→ Exercise details
Skip the pictures and write out, word for word, the lines below from the one with "index dip: (63, 540)" through the one with "thumb cmc: (170, 23)", inclusive.

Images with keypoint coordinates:
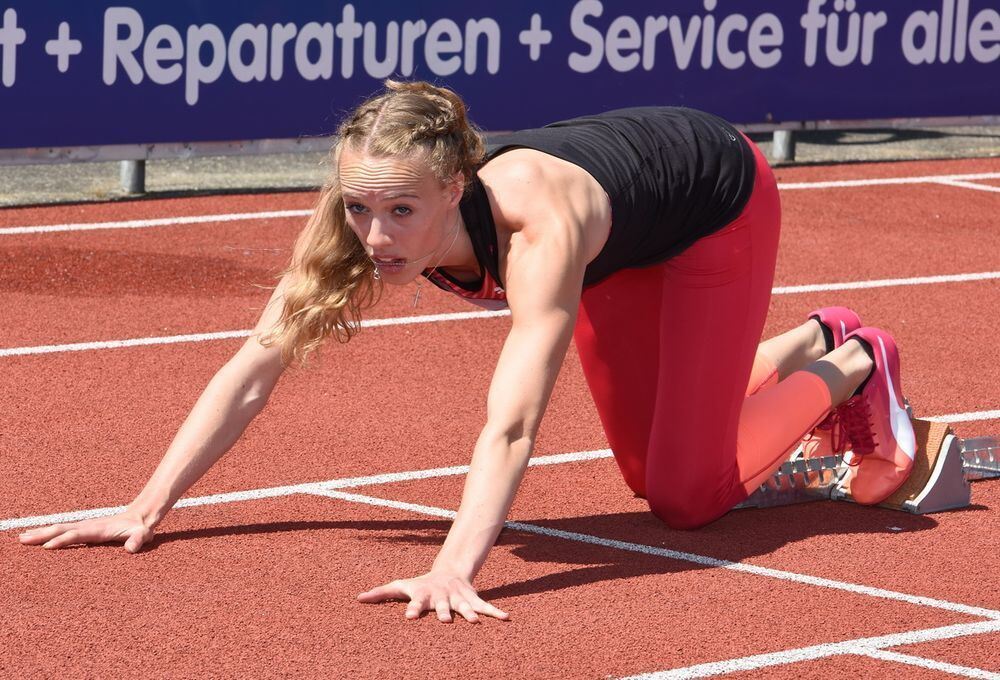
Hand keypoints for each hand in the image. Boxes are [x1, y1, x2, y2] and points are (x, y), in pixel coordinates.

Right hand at [17, 509, 153, 552]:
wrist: (140, 516)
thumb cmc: (140, 529)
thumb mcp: (143, 535)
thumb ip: (138, 540)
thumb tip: (132, 548)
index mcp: (98, 530)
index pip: (77, 535)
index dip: (63, 540)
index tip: (47, 546)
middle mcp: (88, 526)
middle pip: (62, 530)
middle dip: (42, 534)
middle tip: (23, 539)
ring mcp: (85, 527)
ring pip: (60, 529)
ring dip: (41, 533)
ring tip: (22, 537)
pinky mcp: (84, 529)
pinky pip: (64, 531)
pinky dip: (49, 533)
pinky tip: (38, 536)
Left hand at [357, 571, 509, 622]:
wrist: (448, 572)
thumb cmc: (420, 585)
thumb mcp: (401, 586)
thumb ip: (380, 593)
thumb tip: (358, 598)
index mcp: (424, 594)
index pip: (416, 602)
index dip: (413, 609)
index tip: (410, 617)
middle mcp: (442, 596)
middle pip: (443, 605)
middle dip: (444, 612)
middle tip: (445, 619)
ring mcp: (458, 598)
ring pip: (465, 606)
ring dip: (470, 613)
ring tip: (476, 622)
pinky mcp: (472, 600)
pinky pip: (485, 607)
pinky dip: (496, 612)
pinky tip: (507, 619)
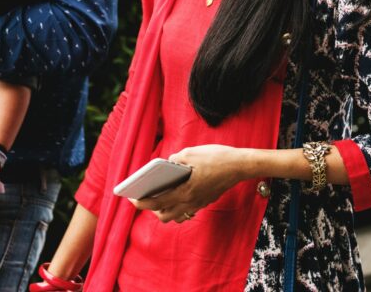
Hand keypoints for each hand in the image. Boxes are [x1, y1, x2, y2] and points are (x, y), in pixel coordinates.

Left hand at [131, 145, 245, 222]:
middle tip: (144, 196)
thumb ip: (175, 159)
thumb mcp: (190, 153)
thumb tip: (166, 164)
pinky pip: (187, 210)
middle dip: (152, 208)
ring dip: (165, 209)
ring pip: (176, 216)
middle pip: (164, 215)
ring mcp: (199, 204)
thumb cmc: (216, 157)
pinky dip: (177, 206)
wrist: (239, 165)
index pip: (157, 202)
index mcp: (184, 191)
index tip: (131, 198)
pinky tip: (175, 193)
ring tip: (158, 196)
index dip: (141, 202)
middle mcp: (191, 202)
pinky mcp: (205, 201)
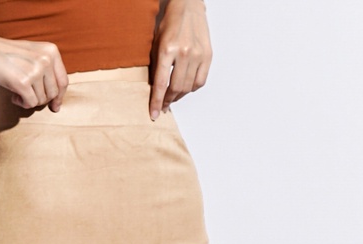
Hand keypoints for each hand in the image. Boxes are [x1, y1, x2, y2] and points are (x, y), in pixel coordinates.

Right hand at [0, 31, 68, 111]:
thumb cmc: (7, 55)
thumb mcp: (33, 55)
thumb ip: (47, 70)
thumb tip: (57, 100)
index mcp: (51, 51)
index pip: (63, 81)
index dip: (59, 97)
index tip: (55, 106)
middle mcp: (46, 59)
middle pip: (53, 94)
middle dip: (40, 99)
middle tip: (27, 94)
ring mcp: (35, 70)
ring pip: (41, 100)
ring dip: (29, 100)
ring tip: (17, 91)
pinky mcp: (23, 82)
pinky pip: (30, 103)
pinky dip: (22, 103)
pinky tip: (14, 95)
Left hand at [149, 0, 211, 119]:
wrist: (188, 6)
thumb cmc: (170, 23)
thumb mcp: (156, 43)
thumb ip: (156, 66)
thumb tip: (156, 90)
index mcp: (167, 50)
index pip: (160, 84)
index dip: (157, 102)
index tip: (155, 115)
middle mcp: (183, 53)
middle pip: (176, 88)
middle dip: (168, 100)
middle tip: (164, 105)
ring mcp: (197, 54)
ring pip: (188, 87)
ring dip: (179, 96)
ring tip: (173, 97)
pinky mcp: (207, 55)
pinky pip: (200, 81)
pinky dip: (192, 88)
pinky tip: (186, 87)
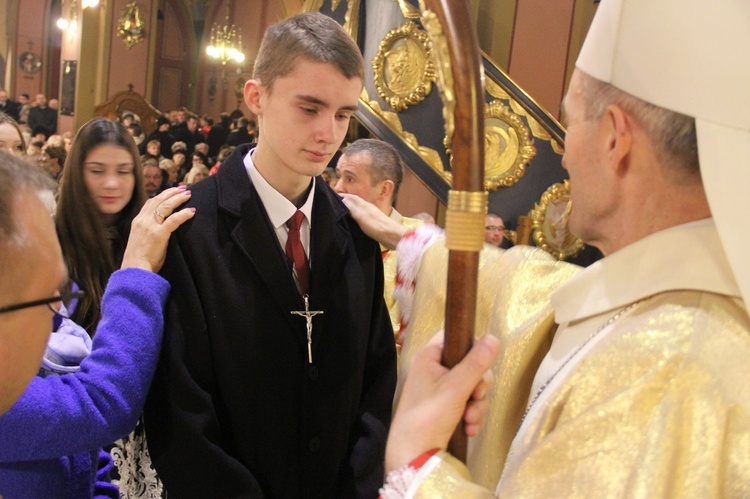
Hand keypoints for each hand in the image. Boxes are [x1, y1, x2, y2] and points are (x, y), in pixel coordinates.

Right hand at [121, 187, 194, 272]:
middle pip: (159, 199)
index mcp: (138, 221)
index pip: (151, 202)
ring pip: (166, 205)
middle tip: (184, 188)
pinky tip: (192, 212)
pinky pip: (174, 220)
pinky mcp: (159, 234)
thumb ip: (148, 230)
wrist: (134, 270)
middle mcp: (143, 220)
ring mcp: (150, 226)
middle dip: (172, 192)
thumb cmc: (140, 259)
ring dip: (178, 198)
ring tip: (189, 194)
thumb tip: (162, 226)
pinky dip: (183, 214)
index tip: (173, 191)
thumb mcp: (141, 239)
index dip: (163, 195)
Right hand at [340, 193, 408, 248]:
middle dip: (345, 202)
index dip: (343, 196)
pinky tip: (352, 223)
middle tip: (335, 205)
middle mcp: (368, 208)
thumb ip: (352, 208)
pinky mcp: (373, 224)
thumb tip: (343, 199)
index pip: (352, 197)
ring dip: (350, 210)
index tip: (333, 196)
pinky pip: (361, 218)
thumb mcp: (361, 216)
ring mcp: (371, 216)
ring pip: (358, 210)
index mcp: (365, 205)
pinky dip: (355, 218)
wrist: (392, 236)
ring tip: (341, 214)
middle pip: (355, 203)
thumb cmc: (376, 225)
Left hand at [385, 333, 499, 471]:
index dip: (472, 346)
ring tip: (469, 420)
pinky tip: (469, 429)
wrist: (414, 456)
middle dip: (479, 386)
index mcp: (430, 357)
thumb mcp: (455, 388)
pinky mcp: (448, 409)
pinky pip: (470, 404)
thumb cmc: (429, 416)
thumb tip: (494, 338)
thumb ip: (476, 363)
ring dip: (477, 405)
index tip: (483, 362)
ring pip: (473, 387)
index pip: (455, 337)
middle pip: (471, 365)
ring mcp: (441, 391)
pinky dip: (473, 416)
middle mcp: (435, 370)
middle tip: (476, 396)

→ Finished task
index dip: (63, 540)
index tip: (47, 546)
middle mcp: (88, 526)
middle pip: (62, 530)
middle dip: (42, 534)
middle tip: (23, 539)
ring mcp: (85, 527)
ring pip: (60, 529)
ring dip: (41, 533)
ring tip: (22, 537)
pinky mcp: (84, 529)
pinky pip: (64, 531)
pinky dip: (49, 533)
pinky tip: (38, 536)
Left hand at [357, 571, 509, 622]:
wrist: (448, 572)
thumb cmc: (420, 585)
thumb mcp: (401, 586)
thumb ip: (380, 593)
thumb tip: (358, 598)
index mcp: (424, 594)
index pip: (416, 602)
index dip: (413, 609)
index tip: (410, 617)
middle mcp: (442, 596)
middle pip: (443, 605)
middle dip: (444, 612)
middle tip: (445, 619)
ring mcp: (458, 598)
ring pip: (465, 606)
ring dip: (470, 613)
ring tip: (476, 622)
pinky mcp: (472, 600)
pinky pip: (485, 607)
pinky dip: (496, 612)
pinky tip: (507, 619)
Hand keypoints for each hand in the image. Boxes are [x1, y1, x2, y2] and points are (x, y), in pixel coordinates.

Left hand at [131, 145, 245, 222]:
middle tip: (144, 196)
thumb ip: (175, 159)
thumb mcp: (190, 153)
thumb tip: (166, 164)
pinky pip: (187, 210)
middle dip: (152, 208)
ring dip: (165, 209)
ring pip: (176, 216)
middle pip: (164, 215)
ring mcp: (199, 204)
thumb cmc: (216, 157)
pinky dip: (177, 206)
wrist: (239, 165)
index pip: (157, 202)
index mcp: (184, 191)
index tip: (131, 198)
pinky tip: (175, 193)
ring tip: (158, 196)
index dip: (141, 202)
middle mcp: (191, 202)
pinky mcp: (205, 201)
Hand keypoints for each hand in the image. Boxes are [x1, y1, x2, y2] and points are (x, y), in pixel coordinates.

Right hand at [0, 31, 68, 111]:
thumb cmc: (7, 55)
thumb mcp: (33, 55)
thumb ip: (47, 70)
thumb tip: (57, 100)
index mcp: (51, 51)
index pip: (63, 81)
index dip: (59, 97)
index tip: (55, 106)
middle mcp: (46, 59)
middle pip: (53, 94)
middle dip: (40, 99)
middle tip: (27, 94)
ring mcp: (35, 70)
ring pip: (41, 100)
ring dip: (29, 100)
ring tip: (17, 91)
pinky mcp: (23, 82)
pinky pip: (30, 103)
pinky dip: (22, 103)
pinky tip: (14, 95)
Left hand at [149, 0, 211, 119]:
wrist: (188, 6)
thumb cmc: (170, 23)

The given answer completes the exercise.